On October 1, 2015, the El Faro sailed into the path of Hurricane Joaquin. The vessel’s owner, TOTE Maritime, failed to redirect the ship. Instead, TOTE opted to have it continue traveling close to the increasingly strong storm. Eventually, El Faro found herself battling 90-mph winds and waves estimated to have been between 20 to 30 feet tall. Adding to the El Faro’s struggles was the 40-year-old vessel’s unseaworthiness. The conditions that day were extreme for any ship, let alone one that was aging and improperly maintained.
Arnold & Itkin represented grieving widows of El Faro crew members who deserved answers and a path forward after the unthinkable. We knew their husbands shouldn’t have been forced to face that storm, and we fought relentlessly to make sure answers and justice were secured on their behalf.
Deepwater Asgard’s situation wasn’t very different from El Faro’s.
Both incidents were preventable had the companies in charge done the right thing. The difference between these incidents was fate—something companies should never leave their workers at the mercy of.

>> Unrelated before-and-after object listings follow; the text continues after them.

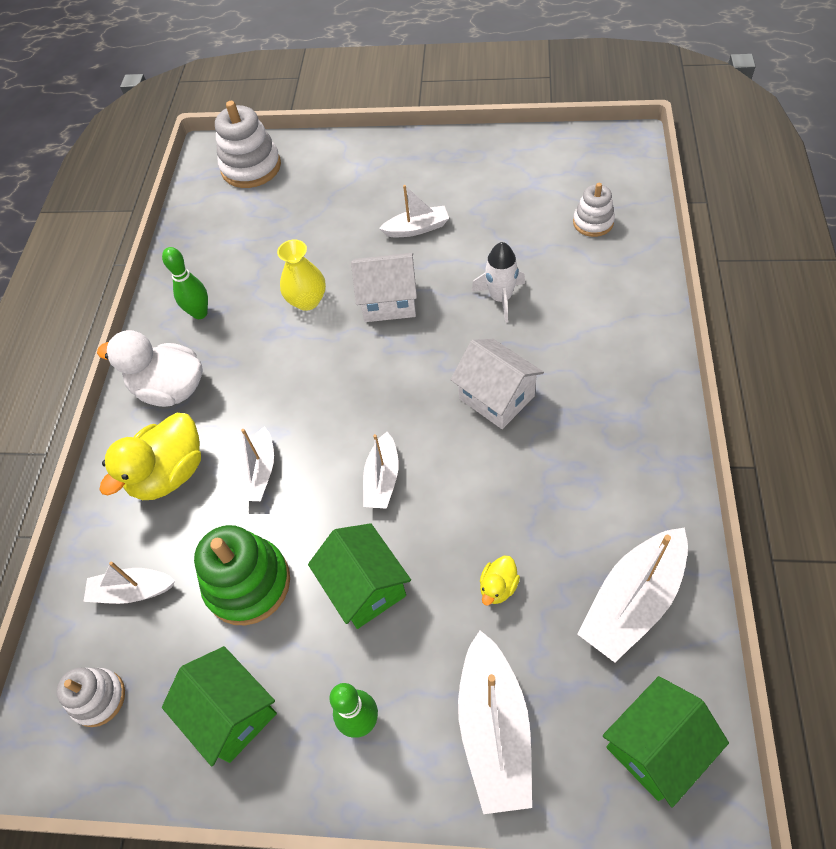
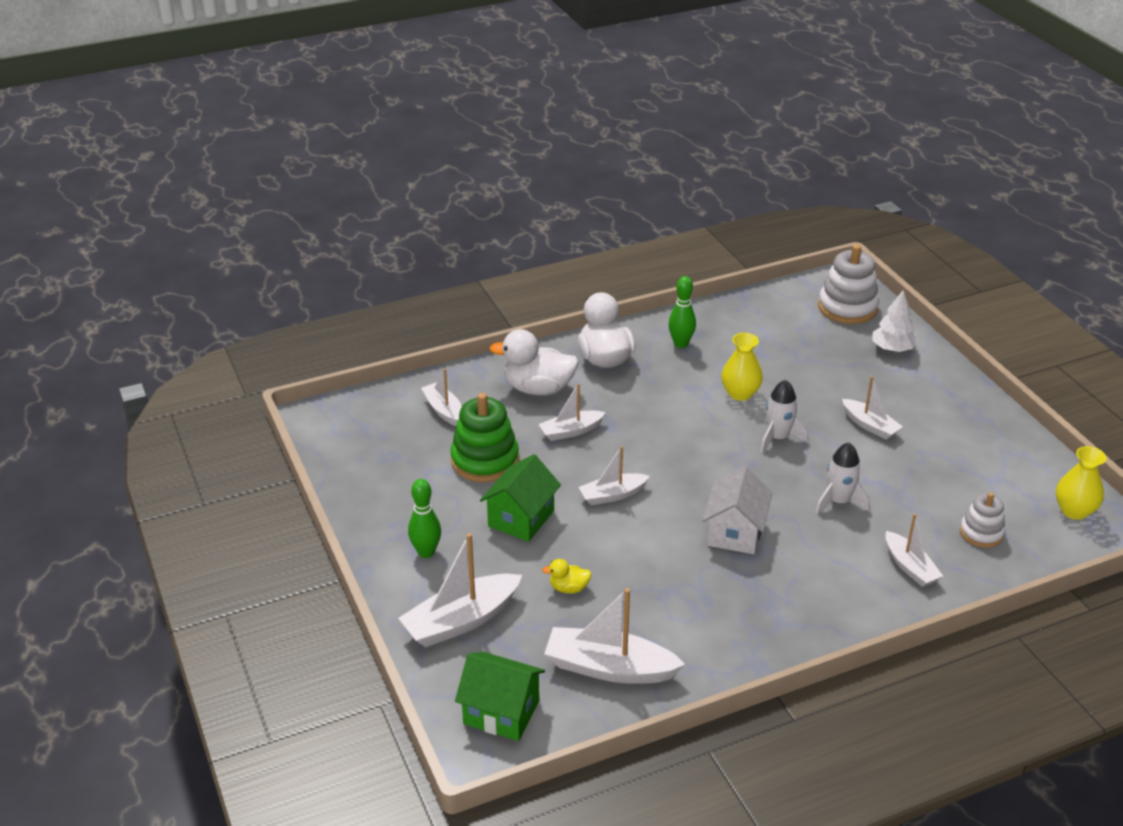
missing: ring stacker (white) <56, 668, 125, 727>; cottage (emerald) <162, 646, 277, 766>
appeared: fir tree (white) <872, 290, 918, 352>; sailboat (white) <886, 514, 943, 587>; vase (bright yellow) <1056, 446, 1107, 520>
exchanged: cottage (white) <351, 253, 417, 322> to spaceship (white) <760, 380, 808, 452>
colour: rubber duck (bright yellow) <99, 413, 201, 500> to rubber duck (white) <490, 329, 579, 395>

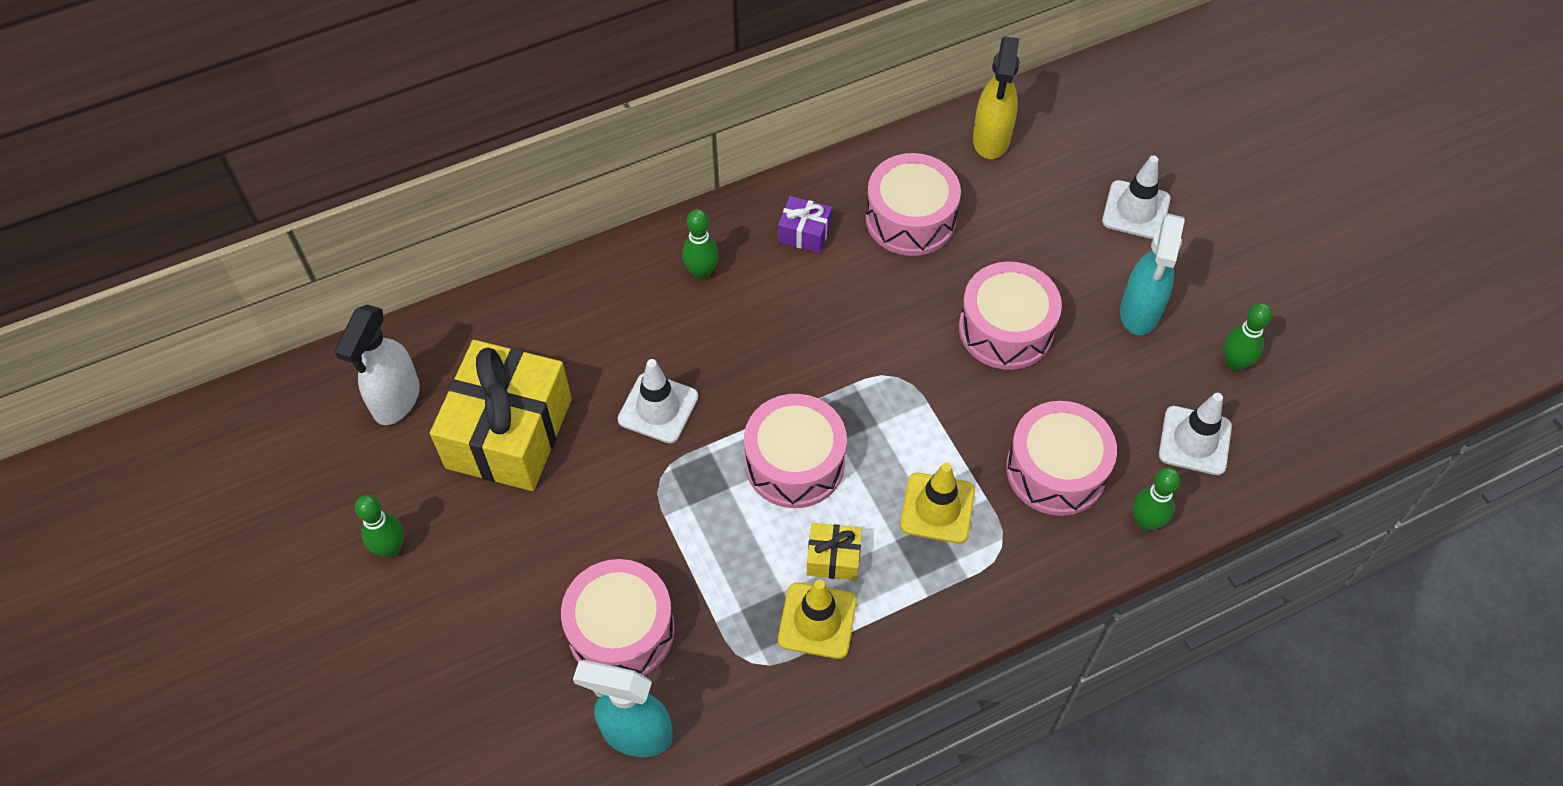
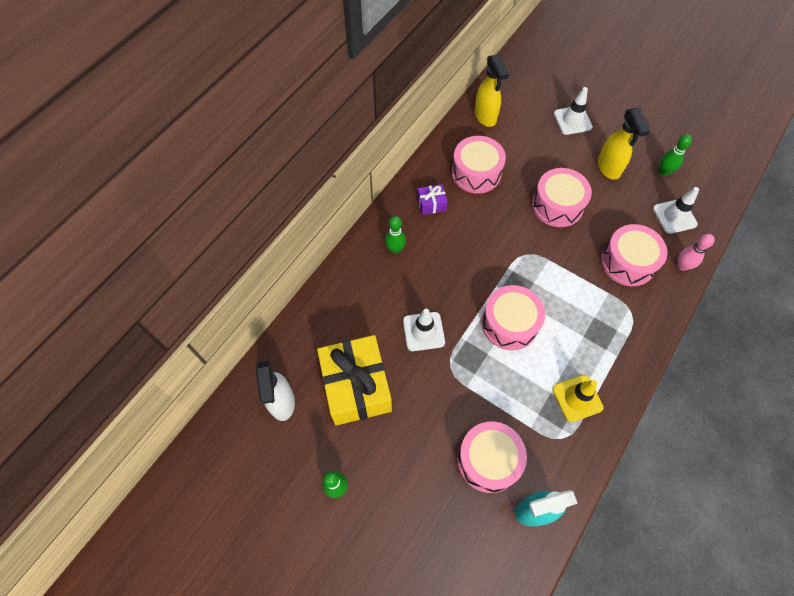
missing: gift (bright yellow) <807, 523, 862, 581>; traffic cone (bright yellow) <900, 463, 975, 543>
colour: sprayer (aqua) <1120, 213, 1185, 335> to sprayer (bright yellow) <598, 108, 650, 180>; bowling pin (emerald) <1133, 468, 1180, 531> to bowling pin (rosy) <678, 234, 715, 271>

Arnold & Itkin Is Representing Multiple Deepwater Asgard Crew Members
Our offshore injury lawyers are currently demanding answers on behalf of multiple crew members who had their lives unnecessarily risked aboard the Deepwater Asgard. Our clients are suffering from physical and mental trauma. They’re uncertain about their ability to continue their offshore careers after suffering through the uncertainty of whether they’d step foot on land or see their loved ones again. Transocean and Beacon could’ve done the right thing, and they didn’t. We’ll fight for the justice these crewmembers deserve.